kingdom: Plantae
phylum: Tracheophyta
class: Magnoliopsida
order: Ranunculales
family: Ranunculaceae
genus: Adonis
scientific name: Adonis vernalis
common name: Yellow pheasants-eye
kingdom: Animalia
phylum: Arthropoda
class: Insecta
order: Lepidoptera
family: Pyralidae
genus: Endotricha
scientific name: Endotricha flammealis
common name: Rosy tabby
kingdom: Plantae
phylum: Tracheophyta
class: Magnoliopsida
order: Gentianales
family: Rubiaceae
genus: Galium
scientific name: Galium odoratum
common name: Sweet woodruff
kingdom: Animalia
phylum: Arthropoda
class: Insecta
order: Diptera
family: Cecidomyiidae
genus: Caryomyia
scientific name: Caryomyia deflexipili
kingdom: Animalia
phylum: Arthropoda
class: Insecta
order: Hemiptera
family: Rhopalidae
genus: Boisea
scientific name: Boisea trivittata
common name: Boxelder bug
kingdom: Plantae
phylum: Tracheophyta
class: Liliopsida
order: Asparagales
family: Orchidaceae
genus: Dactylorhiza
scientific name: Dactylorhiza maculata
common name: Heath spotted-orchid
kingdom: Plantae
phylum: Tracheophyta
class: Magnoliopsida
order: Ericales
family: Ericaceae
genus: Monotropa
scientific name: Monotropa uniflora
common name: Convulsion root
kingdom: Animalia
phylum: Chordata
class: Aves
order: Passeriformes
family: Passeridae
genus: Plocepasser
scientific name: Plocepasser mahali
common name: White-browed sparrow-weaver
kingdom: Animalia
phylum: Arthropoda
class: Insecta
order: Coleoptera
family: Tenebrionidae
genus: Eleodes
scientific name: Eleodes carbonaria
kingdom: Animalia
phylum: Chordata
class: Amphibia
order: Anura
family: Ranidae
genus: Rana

+-------+

__Requirement__
Rewrite every row above, swapping each "common name" for "vernacular name" and keeping everything else the same.

__Exercise result__
kingdom: Plantae
phylum: Tracheophyta
class: Magnoliopsida
order: Ranunculales
family: Ranunculaceae
genus: Adonis
scientific name: Adonis vernalis
vernacular name: Yellow pheasants-eye
kingdom: Animalia
phylum: Arthropoda
class: Insecta
order: Lepidoptera
family: Pyralidae
genus: Endotricha
scientific name: Endotricha flammealis
vernacular name: Rosy tabby
kingdom: Plantae
phylum: Tracheophyta
class: Magnoliopsida
order: Gentianales
family: Rubiaceae
genus: Galium
scientific name: Galium odoratum
vernacular name: Sweet woodruff
kingdom: Animalia
phylum: Arthropoda
class: Insecta
order: Diptera
family: Cecidomyiidae
genus: Caryomyia
scientific name: Caryomyia deflexipili
kingdom: Animalia
phylum: Arthropoda
class: Insecta
order: Hemiptera
family: Rhopalidae
genus: Boisea
scientific name: Boisea trivittata
vernacular name: Boxelder bug
kingdom: Plantae
phylum: Tracheophyta
class: Liliopsida
order: Asparagales
family: Orchidaceae
genus: Dactylorhiza
scientific name: Dactylorhiza maculata
vernacular name: Heath spotted-orchid
kingdom: Plantae
phylum: Tracheophyta
class: Magnoliopsida
order: Ericales
family: Ericaceae
genus: Monotropa
scientific name: Monotropa uniflora
vernacular name: Convulsion root
kingdom: Animalia
phylum: Chordata
class: Aves
order: Passeriformes
family: Passeridae
genus: Plocepasser
scientific name: Plocepasser mahali
vernacular name: White-browed sparrow-weaver
kingdom: Animalia
phylum: Arthropoda
class: Insecta
order: Coleoptera
family: Tenebrionidae
genus: Eleodes
scientific name: Eleodes carbonaria
kingdom: Animalia
phylum: Chordata
class: Amphibia
order: Anura
family: Ranidae
genus: Rana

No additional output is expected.